Peu de chefs d’État européens auront autant influencé l’histoire du Vieux Continent que Napoléon Bonaparte. Arrivé au pouvoir en pleine période de transition sociopolitique, il échafaude, en quelques années, un nouvel ordre européen, fondé sur le modèle révolutionnaire français. Pourquoi Napoléon a-t-il voulu réformer et réorganiser l’Europe ? Pour, du moins l’affirmait-il dans le préambule de l’Acte additionnel aux Constitutions de l’Empire, en date du 22 avril 1815, « organiser un grand système fédératif européen (…) conforme à l’esprit du siècle, et favorable aux progrès de la civilisation ». La réalité, sur le terrain et au cœur de l’action, était évidemment plus complexe.

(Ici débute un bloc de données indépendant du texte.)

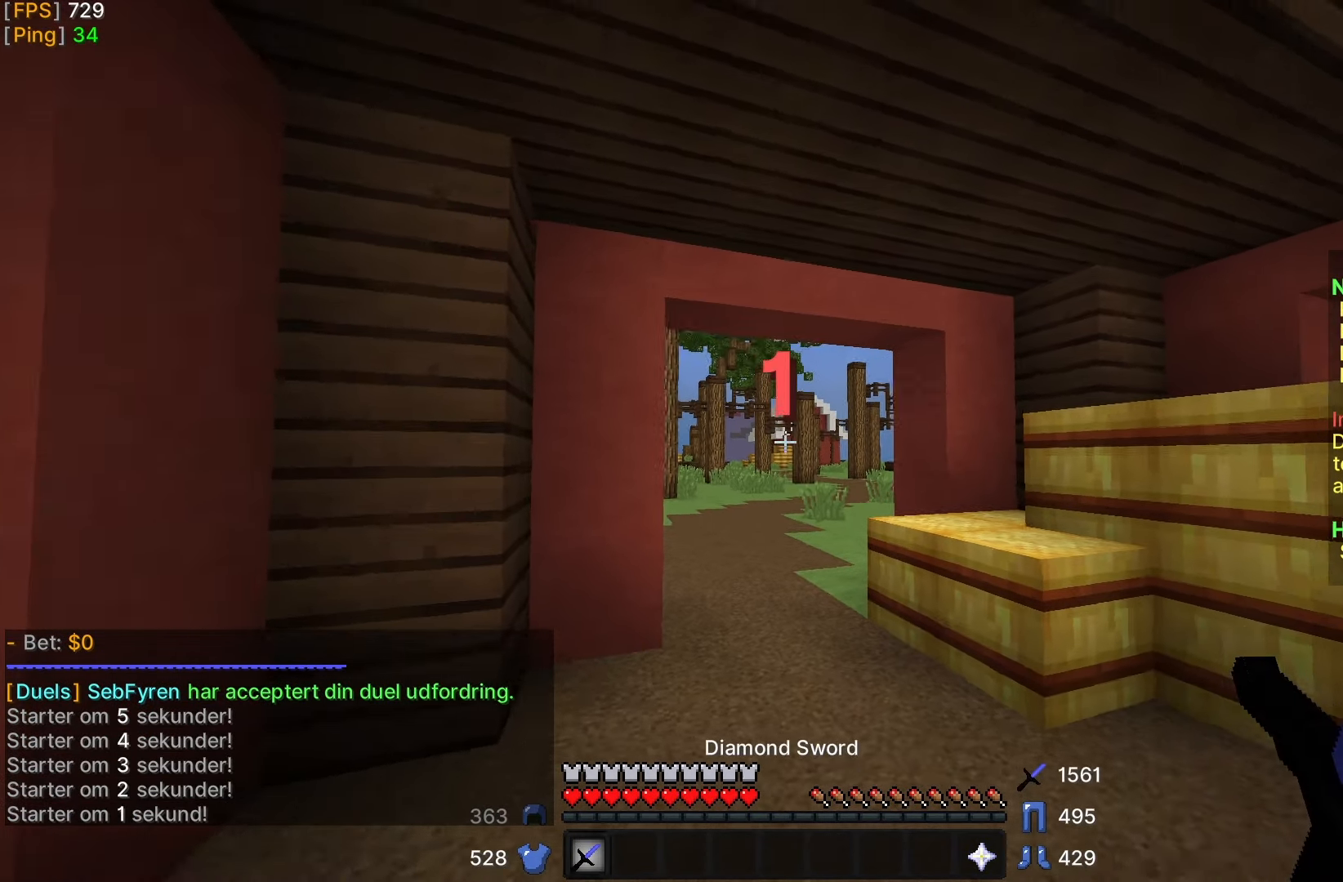
{"keys": ["w"], "mouse": [], "events": []}
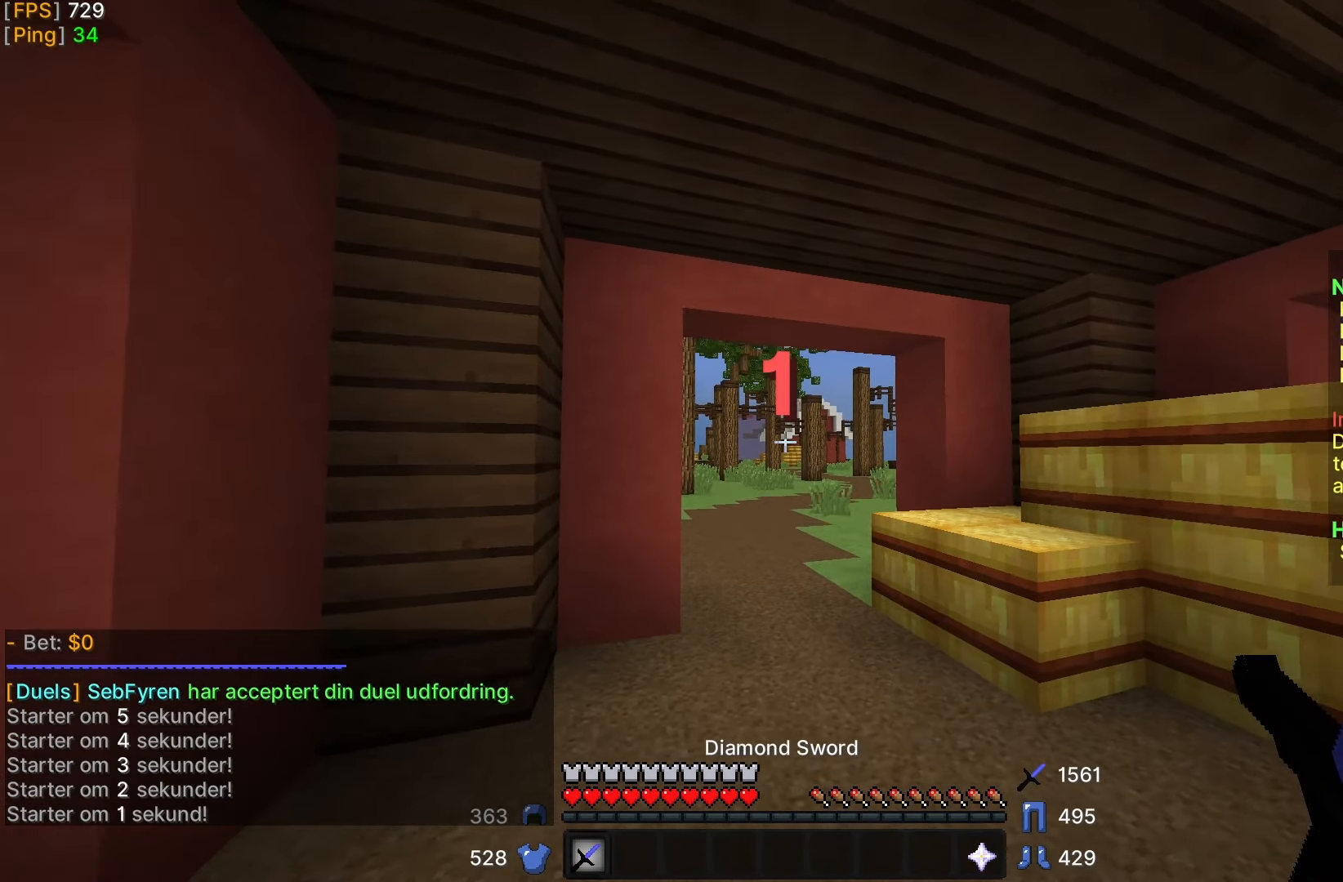
{"keys": ["w"], "mouse": [], "events": []}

La création d’une Europe révolutionnaire répondait à des objectifs stratégiques allant dans le sens des intérêts de la France…

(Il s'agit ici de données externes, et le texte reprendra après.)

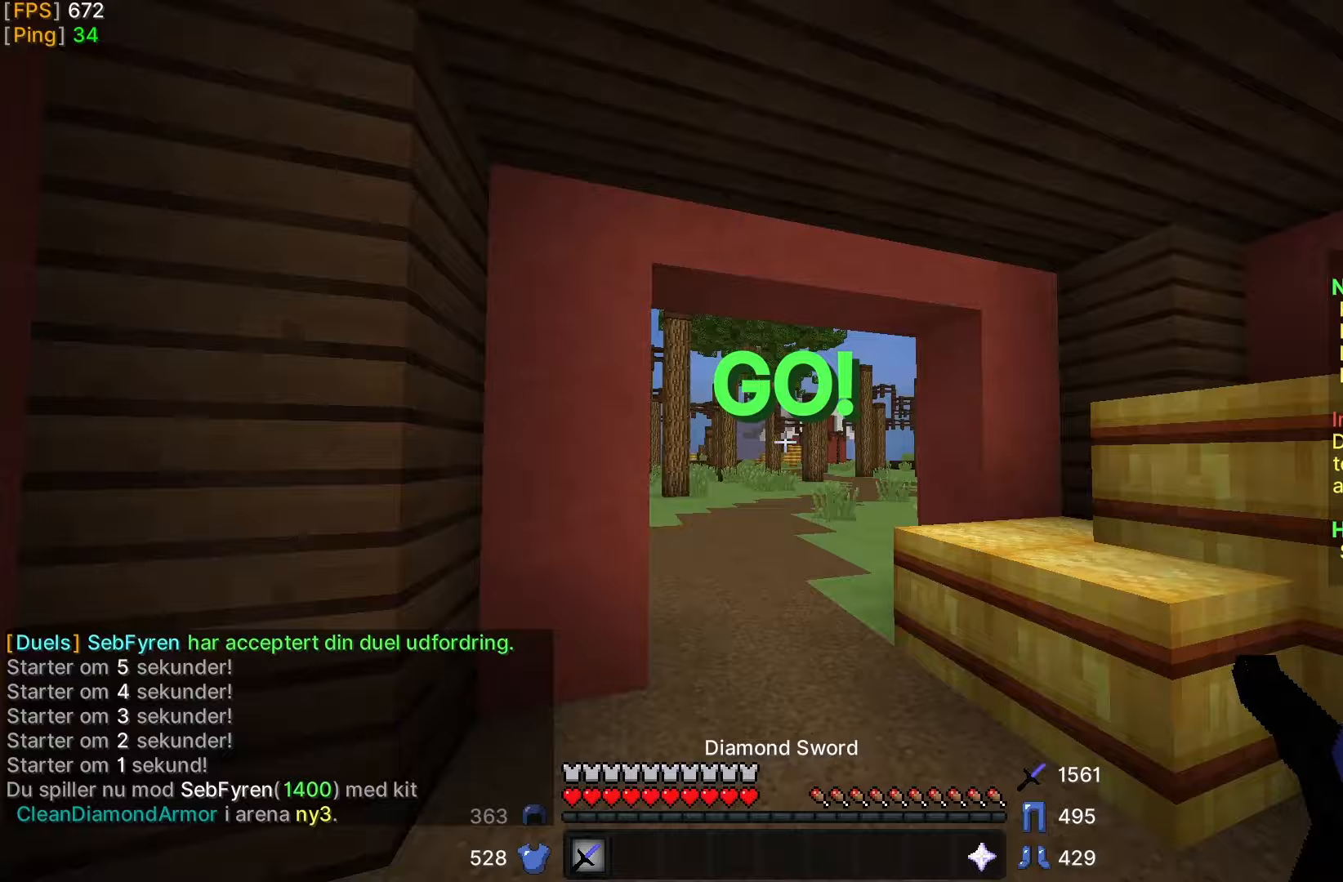
{"keys": ["w"], "mouse": [], "events": []}
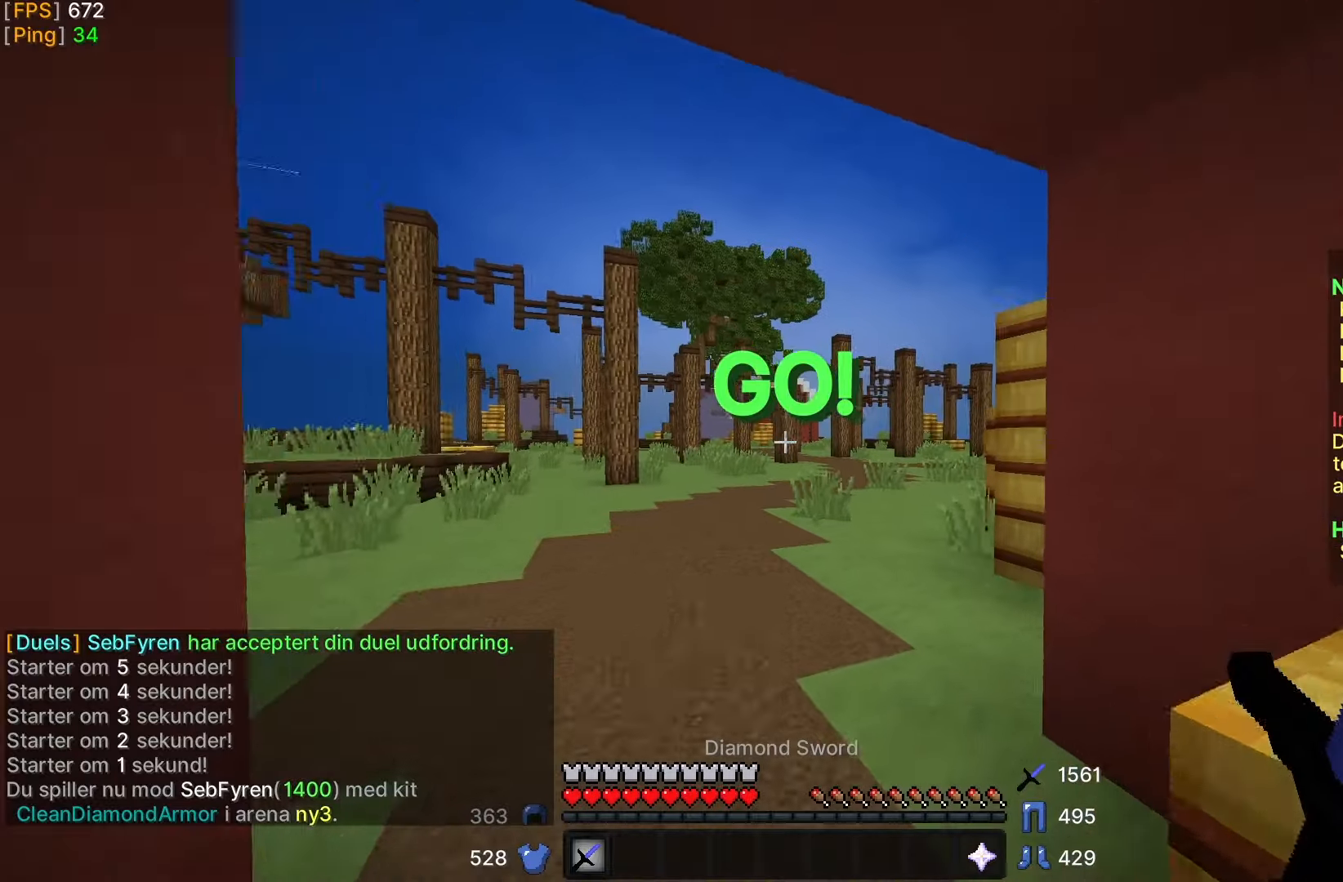
{"keys": ["w"], "mouse": [], "events": []}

De l’ouragan révolutionnaire…
Lorsque Napoléon s’empare du pouvoir en novembre 1799, la France est déjà en guerre contre une bonne partie de l’Europe depuis sept ans. Soucieux de protéger une Révolution balbutiante, les députés français ont déclaré la guerre à l’empereur d’Autriche le 20 avril 1792, le soupçonnant de vouloir briser l’élan révolutionnaire pour limiter tout risque de contagion. L’Assemblée nationale entend alors mener une véritable mission civilisatrice (et avantageuse) à travers l’Europe et le monde. « Si votre humanité souffre à décréter la mort de plusieurs milliers d’hommes, explique le député Jean-Baptiste Mailhe, songez aussi qu’en même temps, vous décrétez la liberté du monde. » Personne ne se doute alors que la France entre dans une série de conflits qui ne prendront fin qu’en 1815…, à Waterloo. Ces vingt-trois années vont à jamais transformer le visage de l’Europe.

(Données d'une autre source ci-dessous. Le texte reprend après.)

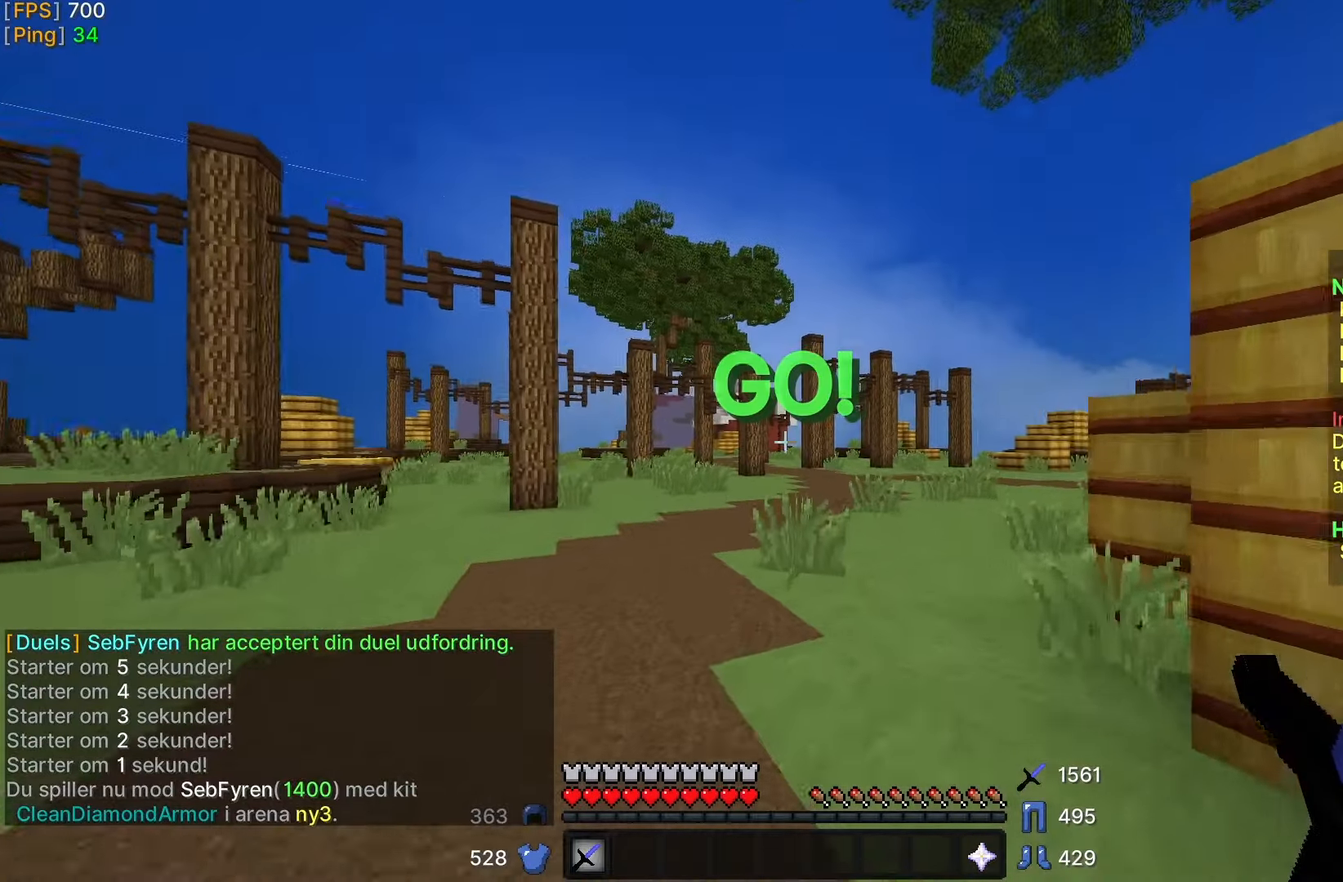
{"keys": ["w"], "mouse": [], "events": []}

Le déclenchement des guerres de la Révolution a d’énormes conséquences immédiates. Sur le plan intérieur, elles entraînent la chute de Louis XVI (août 1792), la proclamation de la République (septembre 1792) et la radicalisation du processus révolutionnaire. Sur le plan extérieur, elles bouleversent les codes géopolitiques hérités du XVIIIe siècle. Les vieilles alliances dynastiques volent en éclats ; il n’y a plus que l’ouragan révolutionnaire français face à la coalition des grandes monarchies européennes. L’Autriche, puis la Prusse, la Russie, le Royaume-Uni… craignent que l’influence de la nouvelle France, une république (!), déséquilibre l’ordre établi sur le continent. Et pour cause, les armées de la République française ne tardent pas à envahir les territoires limitrophes.
La politique d’expansion révolutionnaire pose les bases d’un nouveau système politique européen piloté par la France. Les petites monarchies voisines et hostiles sont détruites puis, avec le soutien des mouvements révolutionnaires locaux, transformées en régimes républicains amicaux et redevables : les Républiques sœurs. Cette politique française, typique du Directoire, a pour but de constituer un réseau d’alliances fondé sur une adhésion commune aux principes de la Révolution française et à son modèle sociopolitique. C’est ainsi qu’est créée la République batave en 1795 (grosso modo les Pays-Bas actuels), ou encore la République cisalpine, dans le Nord de l’Italie, en 1797. Loin d’être parfaitement indépendantes, ces Républiques sœurs deviennent en réalité des États satellites de la République française. Une fois au pouvoir, Napoléon reprend cette stratégie à son compte.